Start of Records supplied
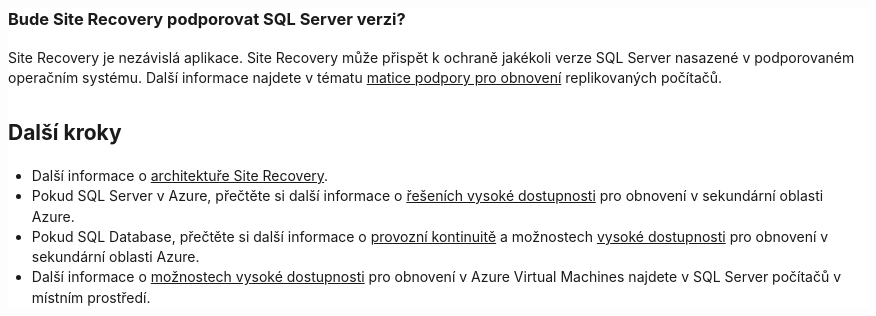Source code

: ### <a name="will-site-recovery-support-my-sql-server-version"></a>Bude Site Recovery podporovat SQL Server verzi?

Site Recovery je nezávislá aplikace. Site Recovery může přispět k ochraně jakékoli verze SQL Server nasazené v podporovaném operačním systému. Další informace najdete v tématu [matice podpory pro obnovení](vmware-physical-azure-support-matrix.md#replicated-machines) replikovaných počítačů.

## <a name="next-steps"></a>Další kroky

* Další informace o [architektuře Site Recovery](./azure-to-azure-architecture.md).
* Pokud SQL Server v Azure, přečtěte si další informace o [řešeních vysoké dostupnosti](../azure-sql/virtual-machines/windows/business-continuity-high-availability-disaster-recovery-hadr-overview.md#azure-only-high-availability-solutions) pro obnovení v sekundární oblasti Azure.
* Pokud SQL Database, přečtěte si další informace o [provozní kontinuitě](../azure-sql/database/business-continuity-high-availability-disaster-recover-hadr-overview.md) a možnostech [vysoké dostupnosti](../azure-sql/database/high-availability-sla.md) pro obnovení v sekundární oblasti Azure.
* Další informace o [možnostech vysoké dostupnosti](../azure-sql/virtual-machines/windows/business-continuity-high-availability-disaster-recovery-hadr-overview.md#hybrid-it-disaster-recovery-solutions) pro obnovení v Azure Virtual Machines najdete v SQL Server počítačů v místním prostředí.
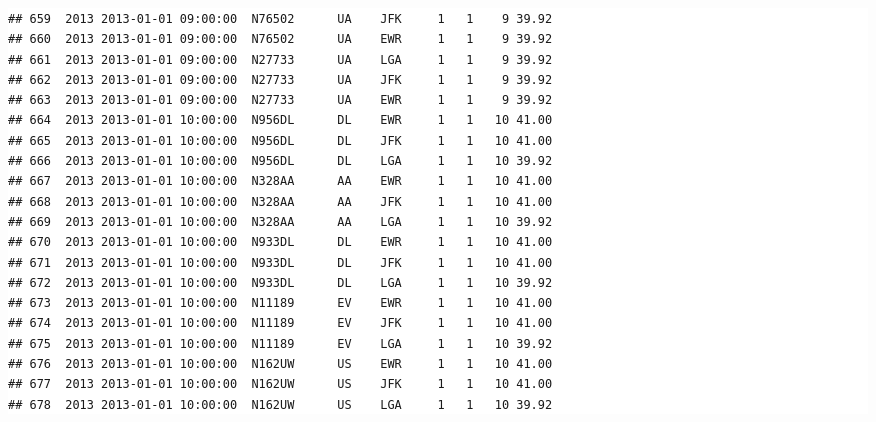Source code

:     ## 659  2013 2013-01-01 09:00:00  N76502      UA    JFK     1   1    9 39.92
    ## 660  2013 2013-01-01 09:00:00  N76502      UA    EWR     1   1    9 39.92
    ## 661  2013 2013-01-01 09:00:00  N27733      UA    LGA     1   1    9 39.92
    ## 662  2013 2013-01-01 09:00:00  N27733      UA    JFK     1   1    9 39.92
    ## 663  2013 2013-01-01 09:00:00  N27733      UA    EWR     1   1    9 39.92
    ## 664  2013 2013-01-01 10:00:00  N956DL      DL    EWR     1   1   10 41.00
    ## 665  2013 2013-01-01 10:00:00  N956DL      DL    JFK     1   1   10 41.00
    ## 666  2013 2013-01-01 10:00:00  N956DL      DL    LGA     1   1   10 39.92
    ## 667  2013 2013-01-01 10:00:00  N328AA      AA    EWR     1   1   10 41.00
    ## 668  2013 2013-01-01 10:00:00  N328AA      AA    JFK     1   1   10 41.00
    ## 669  2013 2013-01-01 10:00:00  N328AA      AA    LGA     1   1   10 39.92
    ## 670  2013 2013-01-01 10:00:00  N933DL      DL    EWR     1   1   10 41.00
    ## 671  2013 2013-01-01 10:00:00  N933DL      DL    JFK     1   1   10 41.00
    ## 672  2013 2013-01-01 10:00:00  N933DL      DL    LGA     1   1   10 39.92
    ## 673  2013 2013-01-01 10:00:00  N11189      EV    EWR     1   1   10 41.00
    ## 674  2013 2013-01-01 10:00:00  N11189      EV    JFK     1   1   10 41.00
    ## 675  2013 2013-01-01 10:00:00  N11189      EV    LGA     1   1   10 39.92
    ## 676  2013 2013-01-01 10:00:00  N162UW      US    EWR     1   1   10 41.00
    ## 677  2013 2013-01-01 10:00:00  N162UW      US    JFK     1   1   10 41.00
    ## 678  2013 2013-01-01 10:00:00  N162UW      US    LGA     1   1   10 39.92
End of Records supplied
Instructions to follow: Say how many lines of the data include the string "Pokud". Nothing other than the number should be given.

Result: 2